> Exercise:
Give the listing back in full, exactly as written, with the pictures removed.
Top of Provided entries
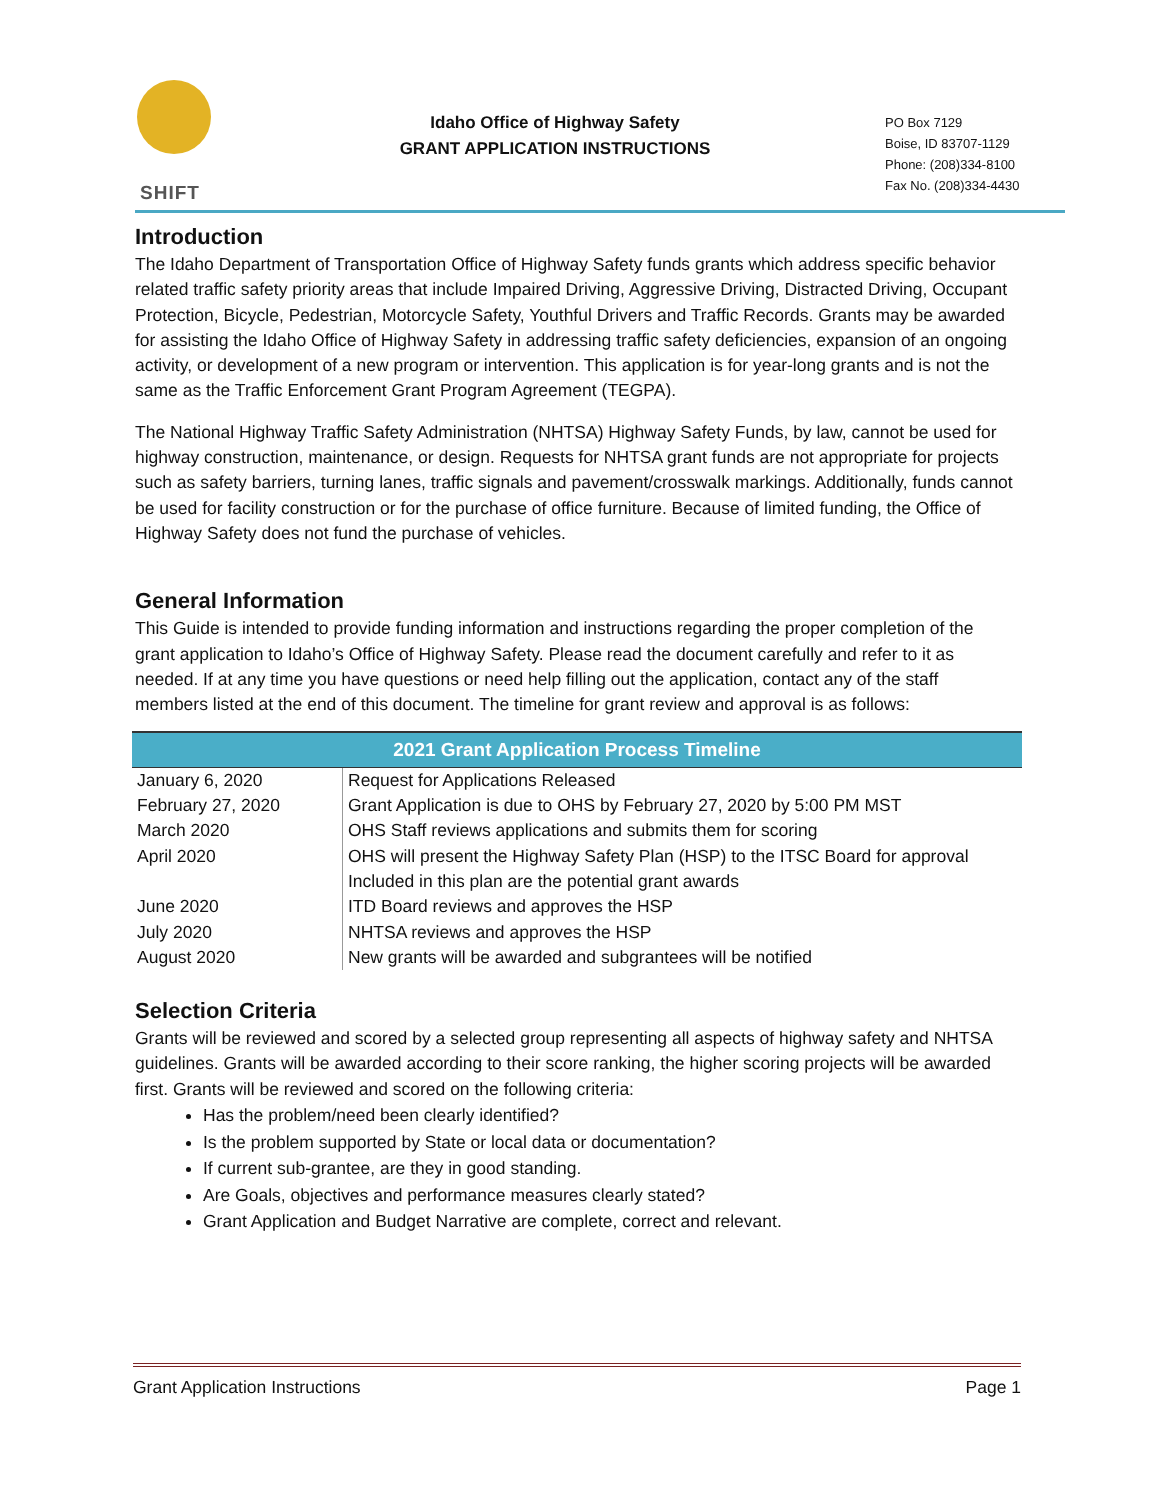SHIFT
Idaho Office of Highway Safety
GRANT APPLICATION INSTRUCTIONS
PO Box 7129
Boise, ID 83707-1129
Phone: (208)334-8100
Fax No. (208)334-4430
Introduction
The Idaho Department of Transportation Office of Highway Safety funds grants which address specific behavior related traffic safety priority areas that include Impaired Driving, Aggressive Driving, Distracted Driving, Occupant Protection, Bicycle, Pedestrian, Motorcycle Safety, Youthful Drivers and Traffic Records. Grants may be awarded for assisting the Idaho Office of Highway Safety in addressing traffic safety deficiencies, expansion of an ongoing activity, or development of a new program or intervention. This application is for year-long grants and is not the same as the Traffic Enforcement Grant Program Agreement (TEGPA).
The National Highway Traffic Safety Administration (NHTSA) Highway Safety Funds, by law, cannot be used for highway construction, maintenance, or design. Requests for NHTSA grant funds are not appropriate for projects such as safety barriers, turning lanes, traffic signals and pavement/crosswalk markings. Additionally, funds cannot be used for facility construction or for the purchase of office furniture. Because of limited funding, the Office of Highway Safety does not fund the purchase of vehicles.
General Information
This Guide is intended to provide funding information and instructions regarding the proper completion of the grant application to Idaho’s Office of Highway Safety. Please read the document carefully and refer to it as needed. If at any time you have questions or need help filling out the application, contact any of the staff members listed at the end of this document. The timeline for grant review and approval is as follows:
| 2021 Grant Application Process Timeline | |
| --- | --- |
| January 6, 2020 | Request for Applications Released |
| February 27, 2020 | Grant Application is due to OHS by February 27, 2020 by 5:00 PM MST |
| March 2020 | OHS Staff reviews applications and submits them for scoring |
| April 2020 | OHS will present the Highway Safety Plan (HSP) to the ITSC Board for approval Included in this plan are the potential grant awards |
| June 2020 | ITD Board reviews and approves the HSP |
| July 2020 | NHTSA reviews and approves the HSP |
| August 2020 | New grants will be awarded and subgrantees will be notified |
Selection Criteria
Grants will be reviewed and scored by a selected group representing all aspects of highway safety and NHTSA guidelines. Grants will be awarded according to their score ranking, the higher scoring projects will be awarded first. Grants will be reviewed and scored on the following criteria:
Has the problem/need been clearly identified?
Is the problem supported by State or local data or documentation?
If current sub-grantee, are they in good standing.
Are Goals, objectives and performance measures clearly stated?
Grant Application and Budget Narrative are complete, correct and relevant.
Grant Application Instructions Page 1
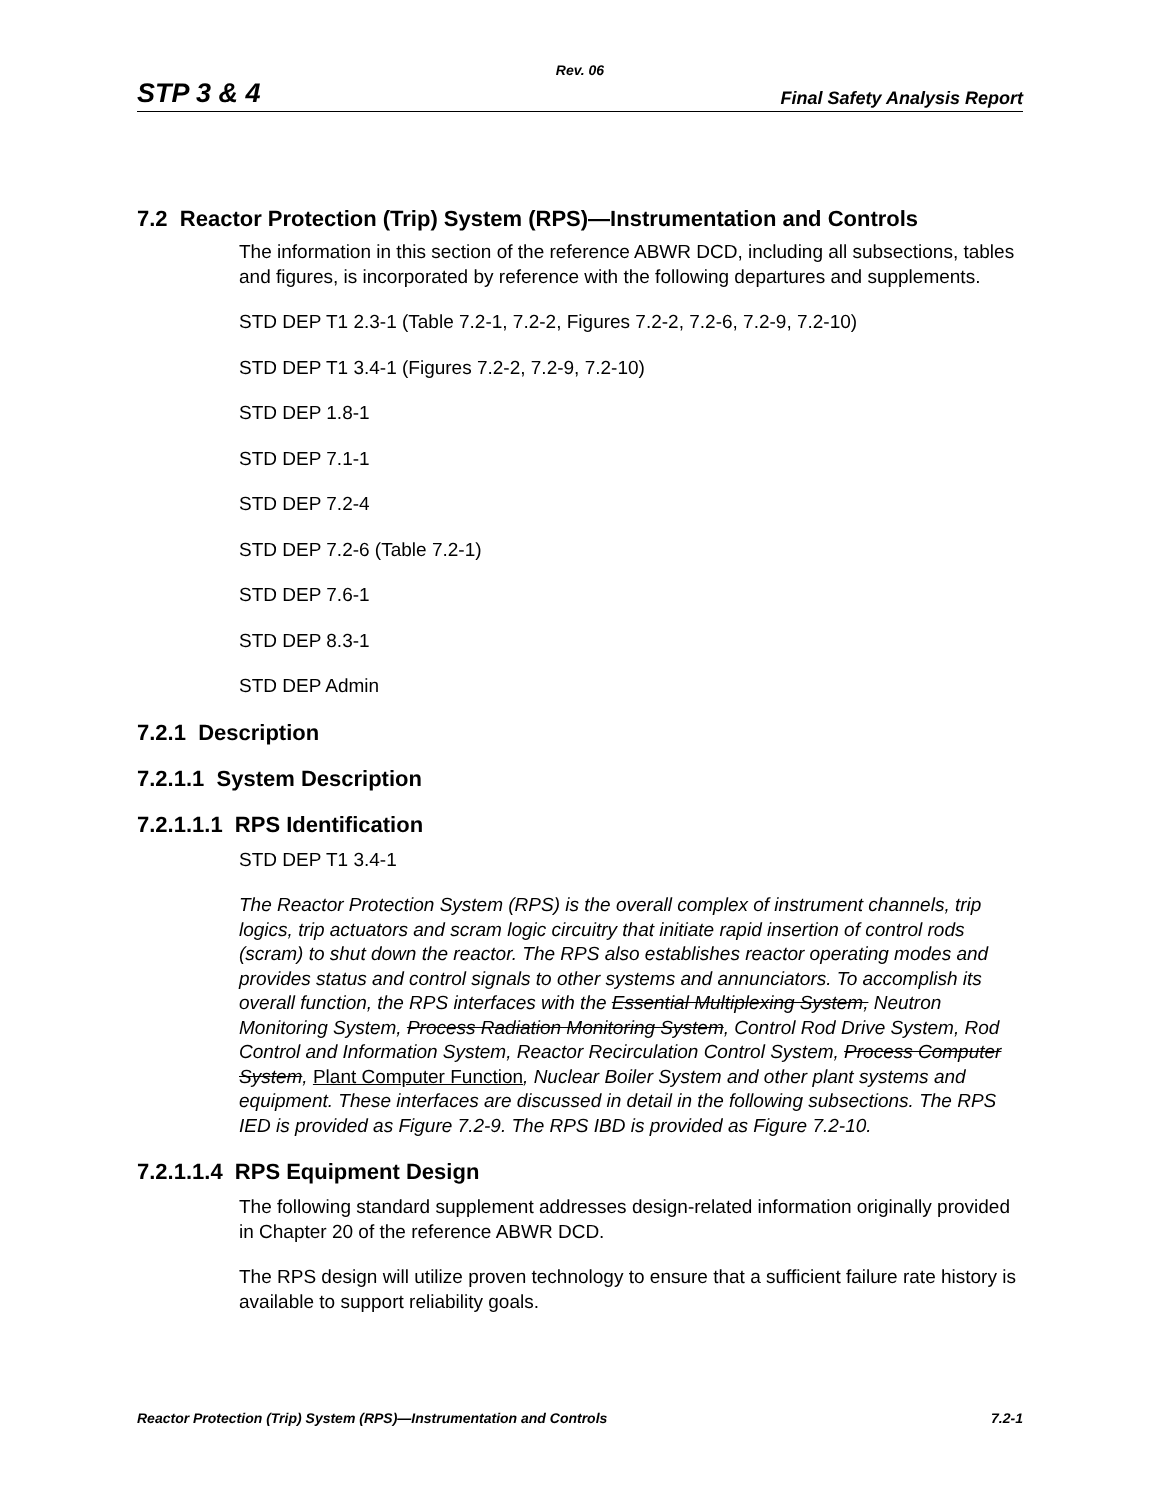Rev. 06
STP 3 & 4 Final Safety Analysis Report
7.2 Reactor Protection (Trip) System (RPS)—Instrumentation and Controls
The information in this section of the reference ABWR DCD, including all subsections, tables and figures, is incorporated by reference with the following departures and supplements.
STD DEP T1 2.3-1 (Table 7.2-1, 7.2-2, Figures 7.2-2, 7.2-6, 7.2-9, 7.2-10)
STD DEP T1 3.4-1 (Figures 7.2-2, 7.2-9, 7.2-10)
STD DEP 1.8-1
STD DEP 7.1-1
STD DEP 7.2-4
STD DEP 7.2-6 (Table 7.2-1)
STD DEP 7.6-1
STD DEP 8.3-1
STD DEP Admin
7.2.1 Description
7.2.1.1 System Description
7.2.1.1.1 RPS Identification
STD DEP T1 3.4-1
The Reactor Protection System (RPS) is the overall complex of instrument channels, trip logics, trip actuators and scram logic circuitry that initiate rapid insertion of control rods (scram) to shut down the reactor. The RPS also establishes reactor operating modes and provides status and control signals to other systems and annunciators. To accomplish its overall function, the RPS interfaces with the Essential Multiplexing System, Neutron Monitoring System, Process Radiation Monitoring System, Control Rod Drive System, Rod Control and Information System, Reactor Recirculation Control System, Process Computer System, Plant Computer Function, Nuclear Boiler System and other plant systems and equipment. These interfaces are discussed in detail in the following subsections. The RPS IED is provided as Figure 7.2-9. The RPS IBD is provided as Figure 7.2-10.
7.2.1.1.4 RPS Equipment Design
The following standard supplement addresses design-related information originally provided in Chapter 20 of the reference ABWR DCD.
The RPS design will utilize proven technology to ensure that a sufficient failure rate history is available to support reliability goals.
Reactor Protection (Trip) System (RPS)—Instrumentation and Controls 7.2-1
Bottom of Provided entries
> Problem solution:
SHIFT
Idaho Office of Highway Safety
GRANT APPLICATION INSTRUCTIONS
PO Box 7129
Boise, ID 83707-1129
Phone: (208)334-8100
Fax No. (208)334-4430
Introduction
The Idaho Department of Transportation Office of Highway Safety funds grants which address specific behavior related traffic safety priority areas that include Impaired Driving, Aggressive Driving, Distracted Driving, Occupant Protection, Bicycle, Pedestrian, Motorcycle Safety, Youthful Drivers and Traffic Records. Grants may be awarded for assisting the Idaho Office of Highway Safety in addressing traffic safety deficiencies, expansion of an ongoing activity, or development of a new program or intervention. This application is for year-long grants and is not the same as the Traffic Enforcement Grant Program Agreement (TEGPA).
The National Highway Traffic Safety Administration (NHTSA) Highway Safety Funds, by law, cannot be used for highway construction, maintenance, or design. Requests for NHTSA grant funds are not appropriate for projects such as safety barriers, turning lanes, traffic signals and pavement/crosswalk markings. Additionally, funds cannot be used for facility construction or for the purchase of office furniture. Because of limited funding, the Office of Highway Safety does not fund the purchase of vehicles.
General Information
This Guide is intended to provide funding information and instructions regarding the proper completion of the grant application to Idaho’s Office of Highway Safety. Please read the document carefully and refer to it as needed. If at any time you have questions or need help filling out the application, contact any of the staff members listed at the end of this document. The timeline for grant review and approval is as follows:
| 2021 Grant Application Process Timeline | |
| --- | --- |
| January 6, 2020 | Request for Applications Released |
| February 27, 2020 | Grant Application is due to OHS by February 27, 2020 by 5:00 PM MST |
| March 2020 | OHS Staff reviews applications and submits them for scoring |
| April 2020 | OHS will present the Highway Safety Plan (HSP) to the ITSC Board for approval Included in this plan are the potential grant awards |
| June 2020 | ITD Board reviews and approves the HSP |
| July 2020 | NHTSA reviews and approves the HSP |
| August 2020 | New grants will be awarded and subgrantees will be notified |
Selection Criteria
Grants will be reviewed and scored by a selected group representing all aspects of highway safety and NHTSA guidelines. Grants will be awarded according to their score ranking, the higher scoring projects will be awarded first. Grants will be reviewed and scored on the following criteria:
Has the problem/need been clearly identified?
Is the problem supported by State or local data or documentation?
If current sub-grantee, are they in good standing.
Are Goals, objectives and performance measures clearly stated?
Grant Application and Budget Narrative are complete, correct and relevant.
Grant Application Instructions Page 1
Rev. 06
STP 3 & 4 Final Safety Analysis Report
7.2 Reactor Protection (Trip) System (RPS)—Instrumentation and Controls
The information in this section of the reference ABWR DCD, including all subsections, tables and figures, is incorporated by reference with the following departures and supplements.
STD DEP T1 2.3-1 (Table 7.2-1, 7.2-2, Figures 7.2-2, 7.2-6, 7.2-9, 7.2-10)
STD DEP T1 3.4-1 (Figures 7.2-2, 7.2-9, 7.2-10)
STD DEP 1.8-1
STD DEP 7.1-1
STD DEP 7.2-4
STD DEP 7.2-6 (Table 7.2-1)
STD DEP 7.6-1
STD DEP 8.3-1
STD DEP Admin
7.2.1 Description
7.2.1.1 System Description
7.2.1.1.1 RPS Identification
STD DEP T1 3.4-1
The Reactor Protection System (RPS) is the overall complex of instrument channels, trip logics, trip actuators and scram logic circuitry that initiate rapid insertion of control rods (scram) to shut down the reactor. The RPS also establishes reactor operating modes and provides status and control signals to other systems and annunciators. To accomplish its overall function, the RPS interfaces with the Essential Multiplexing System, Neutron Monitoring System, Process Radiation Monitoring System, Control Rod Drive System, Rod Control and Information System, Reactor Recirculation Control System, Process Computer System, Plant Computer Function, Nuclear Boiler System and other plant systems and equipment. These interfaces are discussed in detail in the following subsections. The RPS IED is provided as Figure 7.2-9. The RPS IBD is provided as Figure 7.2-10.
7.2.1.1.4 RPS Equipment Design
The following standard supplement addresses design-related information originally provided in Chapter 20 of the reference ABWR DCD.
The RPS design will utilize proven technology to ensure that a sufficient failure rate history is available to support reliability goals.
Reactor Protection (Trip) System (RPS)—Instrumentation and Controls 7.2-1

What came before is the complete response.